● **About this exercise**
Write out the text on Italy's energy rankings in full, word for word.

● **Extract**
____________

Italy's position in the world rankings
| Energy source | Indicator | Rank | Year | Quantity | Unity | % world |
| Crude oil | Net import | 8th | 2019 | 65 | Mt | 3.1% |
| Natural gas | Net import | 4th | 2020 | 66 | Mds m^{3} | 6.8% |
| Electricity | Net import | 2nd | 2019 | 38 | TWh | 11.4% |
| Electricity production by sources | Natural gas | 10th | 2019 | 142 | TWh | 2.2% |
| Wind power | Electrical production | 14th | 2020 | 18.7 | TWh | 1.2% |
| Power installed | 10th | 2019 | 10.7 | GW | 1.7% |
| Photovoltaic solar energy | Electrical production | 6th | 2019 | 24 | TWh | 3.5% |
| Power installed | 6th | 2019 | 20.9 | GW | 3.5% |
| % PV/elec. | 1st | 2019 | 8.1 | % |  |
| Biomass | Electrical production | 8th | 2019 | 17.2 | TWh | 3.2% |
| Geothermal | Electrical production | 6th | 2019 | 6.07 | TWh | 6.7% |

==Energy resources==
===Reserves===
Italy's fossil fuel reserves are modest, but its renewable energy potential is significant, especially for hydro and solar.

____________

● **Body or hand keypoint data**
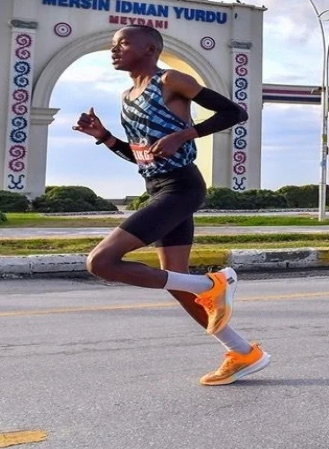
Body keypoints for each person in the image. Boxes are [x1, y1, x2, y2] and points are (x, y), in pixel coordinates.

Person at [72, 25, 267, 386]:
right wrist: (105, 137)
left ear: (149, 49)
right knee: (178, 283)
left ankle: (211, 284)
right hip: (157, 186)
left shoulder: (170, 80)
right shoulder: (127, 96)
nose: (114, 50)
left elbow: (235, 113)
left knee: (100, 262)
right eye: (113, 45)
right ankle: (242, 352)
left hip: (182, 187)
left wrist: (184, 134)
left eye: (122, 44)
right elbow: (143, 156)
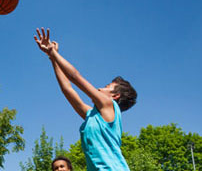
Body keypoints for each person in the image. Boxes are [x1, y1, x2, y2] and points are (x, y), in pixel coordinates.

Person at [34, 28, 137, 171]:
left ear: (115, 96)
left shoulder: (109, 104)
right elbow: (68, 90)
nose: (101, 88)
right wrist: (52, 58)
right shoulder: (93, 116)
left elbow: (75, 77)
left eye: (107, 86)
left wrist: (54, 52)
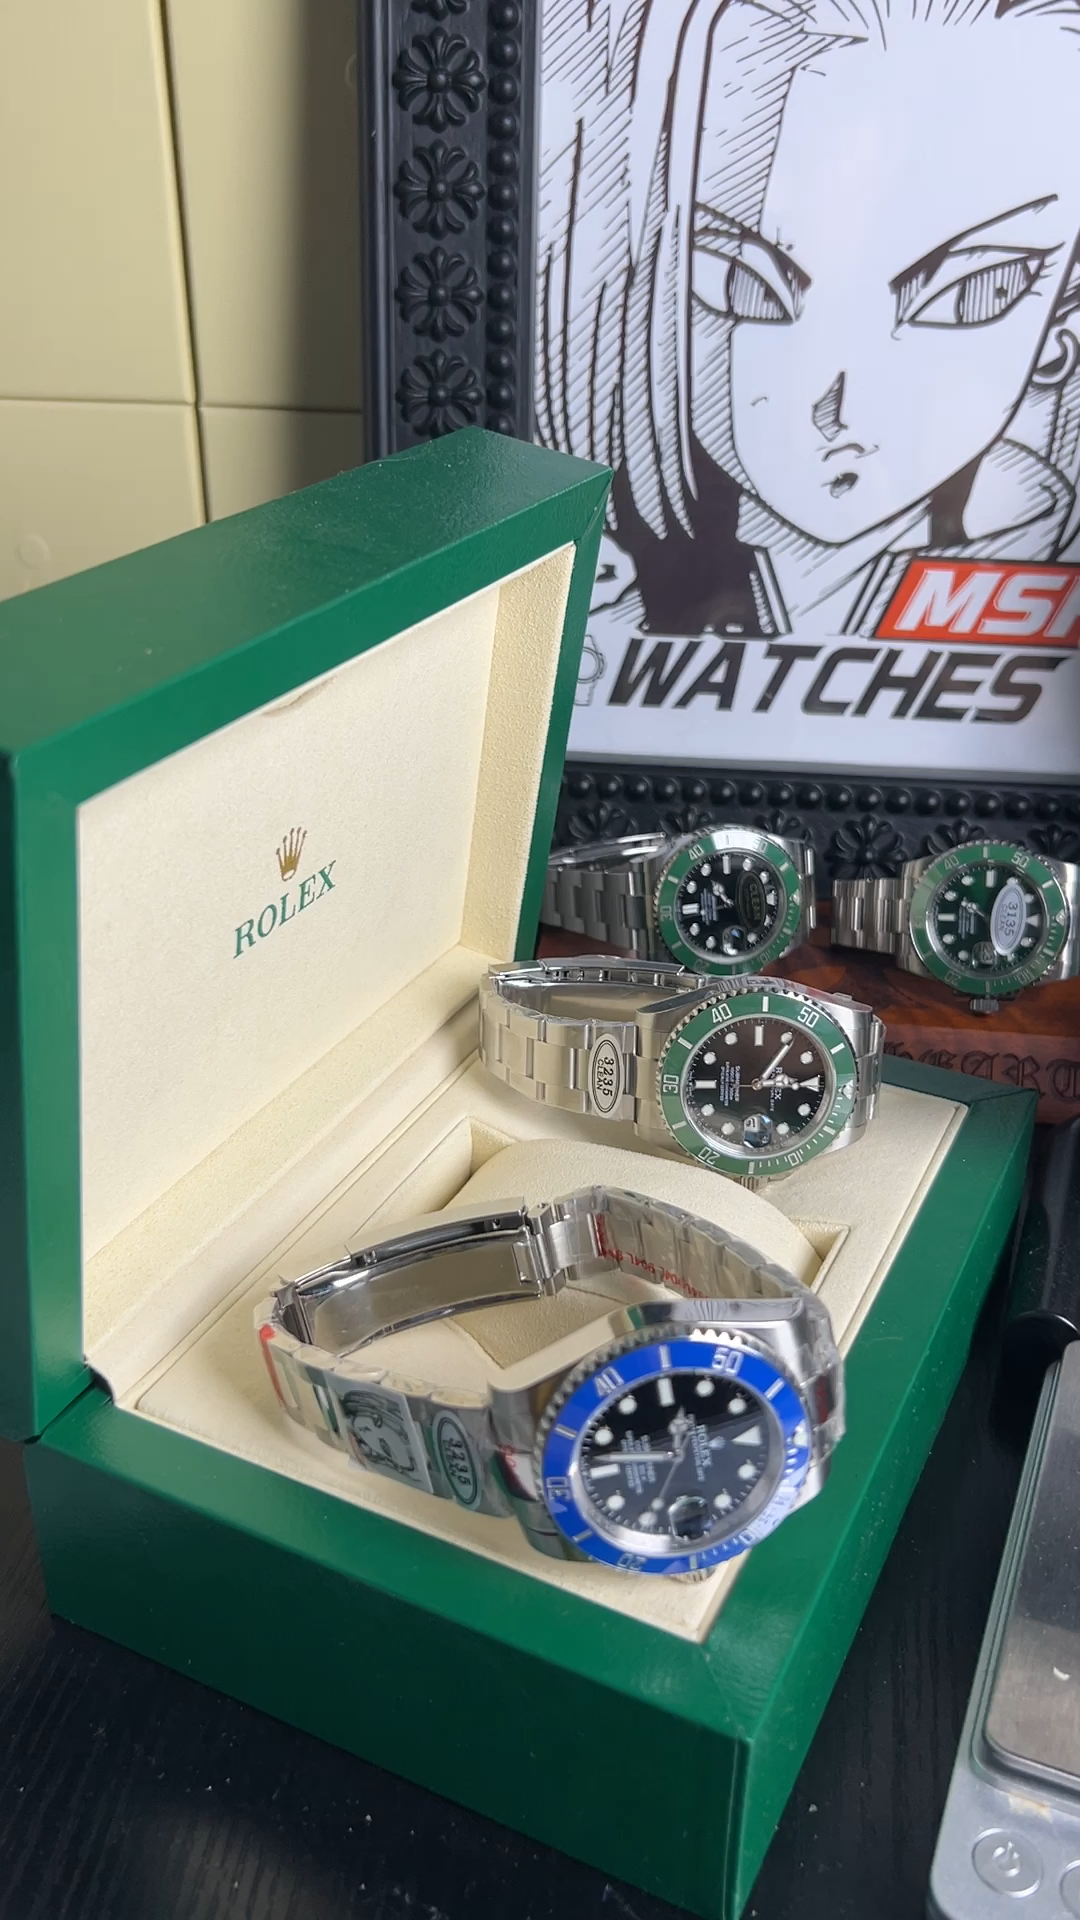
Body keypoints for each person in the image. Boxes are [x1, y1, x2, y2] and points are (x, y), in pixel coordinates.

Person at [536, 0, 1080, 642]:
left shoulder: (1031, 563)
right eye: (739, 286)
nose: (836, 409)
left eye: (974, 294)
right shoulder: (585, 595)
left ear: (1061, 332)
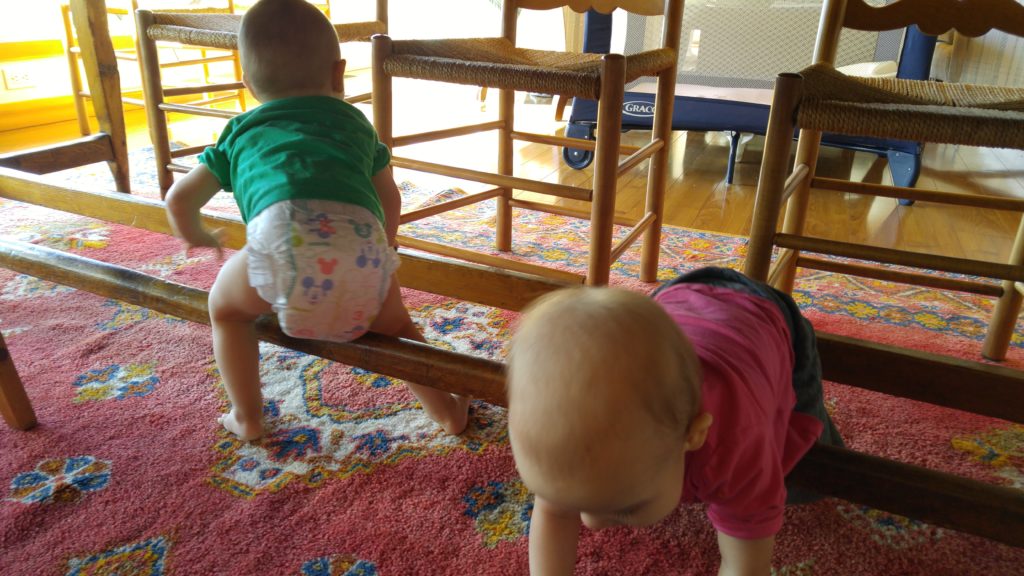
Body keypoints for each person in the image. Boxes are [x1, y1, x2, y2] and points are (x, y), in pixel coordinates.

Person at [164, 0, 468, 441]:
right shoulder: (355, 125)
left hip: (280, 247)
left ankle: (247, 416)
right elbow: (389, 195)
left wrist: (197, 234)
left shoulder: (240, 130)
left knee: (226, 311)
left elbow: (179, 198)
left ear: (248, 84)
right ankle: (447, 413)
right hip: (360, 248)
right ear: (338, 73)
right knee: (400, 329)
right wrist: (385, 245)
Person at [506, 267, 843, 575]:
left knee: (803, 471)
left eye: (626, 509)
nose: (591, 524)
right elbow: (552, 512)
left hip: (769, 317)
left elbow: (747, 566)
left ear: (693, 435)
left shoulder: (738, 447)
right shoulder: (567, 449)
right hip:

____________

● **Solution to this task**
Italy's position in the world rankings
| Energy source | Indicator | Rank | Year | Quantity | Unity | % world |
| Crude oil | Net import | 8th | 2019 | 65 | Mt | 3.1% |
| Natural gas | Net import | 4th | 2020 | 66 | Mds m^{3} | 6.8% |
| Electricity | Net import | 2nd | 2019 | 38 | TWh | 11.4% |
| Electricity production by sources | Natural gas | 10th | 2019 | 142 | TWh | 2.2% |
| Wind power | Electrical production | 14th | 2020 | 18.7 | TWh | 1.2% |
| Power installed | 10th | 2019 | 10.7 | GW | 1.7% |
| Photovoltaic solar energy | Electrical production | 6th | 2019 | 24 | TWh | 3.5% |
| Power installed | 6th | 2019 | 20.9 | GW | 3.5% |
| % PV/elec. | 1st | 2019 | 8.1 | % |  |
| Biomass | Electrical production | 8th | 2019 | 17.2 | TWh | 3.2% |
| Geothermal | Electrical production | 6th | 2019 | 6.07 | TWh | 6.7% |

==Energy resources==
===Reserves===
Italy's fossil fuel reserves are modest, but its renewable energy potential is significant, especially for hydro and solar.